Há exatos 10 anos, uma visita pastoral do então cardeal arcebispo de Fortaleza, dom Aloísio Lorscheider ao Instituto Penal Paulo Sarasate (IPPS), acabou se transformando em cenas de terror e morte. Liderados por Antônio Carlos Barbosa, o “Carioca”, 14 detentos se rebelaram, fizeram dom Aloísio e mais 12 pessoas reféns e horas depois fugiram do presídio. A liberdade a qualquer custo era o principal objetivo, mas os presos reclamavam das condições subumanas da penitenciária. Uma década depois, foram poucas as mudanças relacionadas ao episódio. As duas novidades são a aposentadoria de dom Aloísio e a aposta do Governo na privatização do setor. No mais, o sistema carcerário continua preocupante: superlotação, ociosidade e precariedade na assistência jurídica
Às 9 horas de 15 de março de 1994, dom Aloísio Lorscheider, e cerca de 20 integrantes do movimento de Direitos Humanos, iniciou uma visita pastoral ao IPPS. No auditório, Dom Aloísio foi feito refém e se iniciou uma rebelião. A partir daí, o Arcebispo e mais 13 pessoas ficaram mais de 20 horas em poder dos detentos. Os presos saíram do IPPS às 23h15min num furgão e só liberaram os reféns às 06h00 horas da manhã.

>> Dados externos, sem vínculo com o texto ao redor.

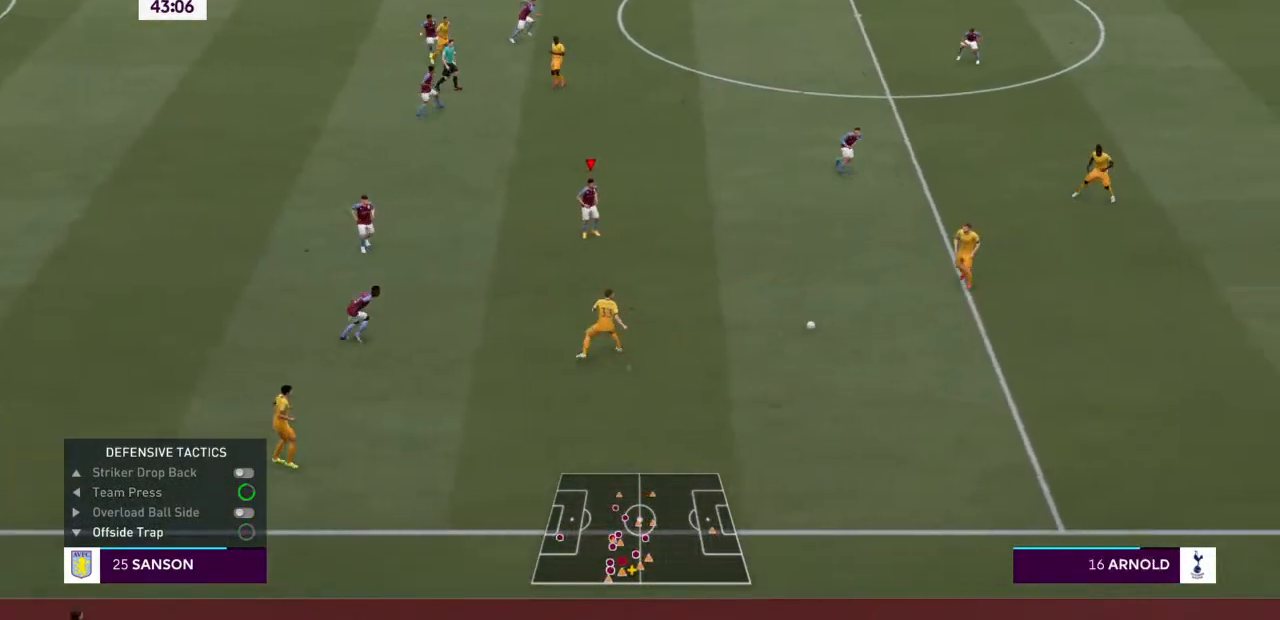
{"buttons": [], "left_stick": "down", "right_stick": "center", "events": [[67, "L1", "down"], [67, "left_stick", "right"], [200, "L1", "up"], [300, "left_stick", "down-right"], [367, "L1", "down"], [467, "left_stick", "down"], [500, "L1", "up"]]}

A rebelião começou por volta das 10h45min do dia 15. O então coordenador do Sistema Penal do Estado, Raimundo Brandão, falava quando três presos subiram no palco. Com uma faca, “Carioca” imobilizou Dom Aloísio, e os outros dois dominaram os Bispos Auxiliares, Dom Edmilson Cruz e Dom Geraldo Barbosa (hoje Eméritos), e o então vigário Episcopal de Fortaleza, hoje Bispo de Sobral, Dom Aldo Pagotto. Brandão também foi imobilizado.

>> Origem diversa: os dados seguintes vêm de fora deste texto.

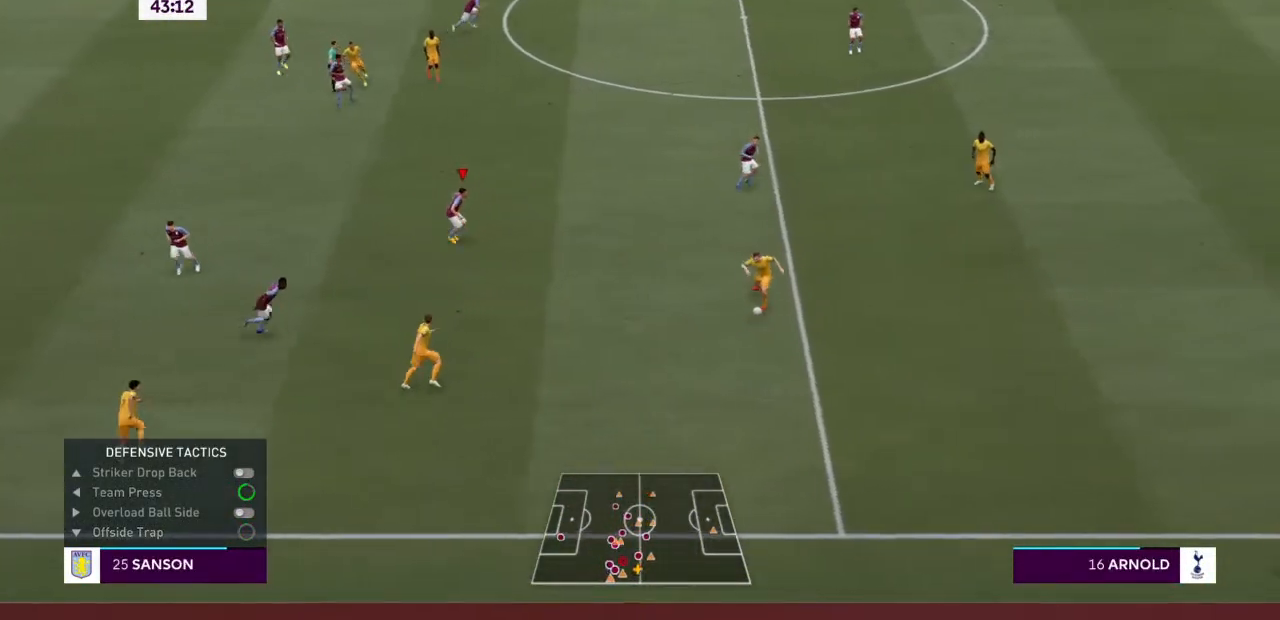
{"buttons": [], "left_stick": "down", "right_stick": "center", "events": []}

Houve troca de tiros, tendo morrido o preso Pedro Cosme Taveira e ficado feridos dois policiais militares, dentre eles, o soldado Demétrio Costa Araújo que foi feito refém. Ficaram feridos também os presos Ivan Carlos Pereira da Silva e João Wilson Guedes Serafim que morreu no IJF.
A negociação iniciou ainda pela manhã com a coordenadora da Pastoral Carcerária, Eunísia Barroso, sendo enviada pelos presos para tentar a abertura dos portões, mas ela não retornou. Depois, enviaram a repórter do Diário do Nordeste, Erilene Firmino, com as exigências, mas ela também não voltou.
Só quando o então governador do Estado, Ciro Gomes, chegou ao IPPS é que as negociações avançaram. Os presos pediam um furgão, 10 rifles e 10 revólveres. No final da noite, o furgão saiu do IPPS com 26 pessoas seguindo para a Ibaretama, onde vivia a família de Roberto Aguiar Muniz, o Betinho Fazendeiro.
A viagem até a Serra, garantem Mário Mamede (na época presidente da Comissão de Direitos Humanos da Assembléia Legislativa e atual secretário adjunto de Direitos Humanos) e Raimundo Brandão, foi um dos momentos mais difíceis. A estrada escura, a polícia perseguindo o veículo e Betinho dirigindo a toda velocidade.
Neste momento, garantem os dois ex-reféns, sentiram a morte perto. “Eu pensei que tinha direito a morrer de uma maneira diferente”, diz Mário.
Já Brandão, chegou a ver seu velório no Parque da Paz, quando ainda no IPPS ouviu o aperto de um gatilho atrás de sua cabeça. Uma imagem inesquecível. Principalmente porque, Brandão a relata no livro “O pastor e os doze reféns”.
É nele que conta, por exemplo, que a caçada aos fugitivos levou 10 dias. A “Operação Serra Azul” recapturou 12 fugitivos. Francisco Evandro de Lima Oliveira, o Evandro Baixinho, morreu em troca de tiro com a Polícia e Betinho Fazendeiro foi baleado, morrendo dias depois no IJF.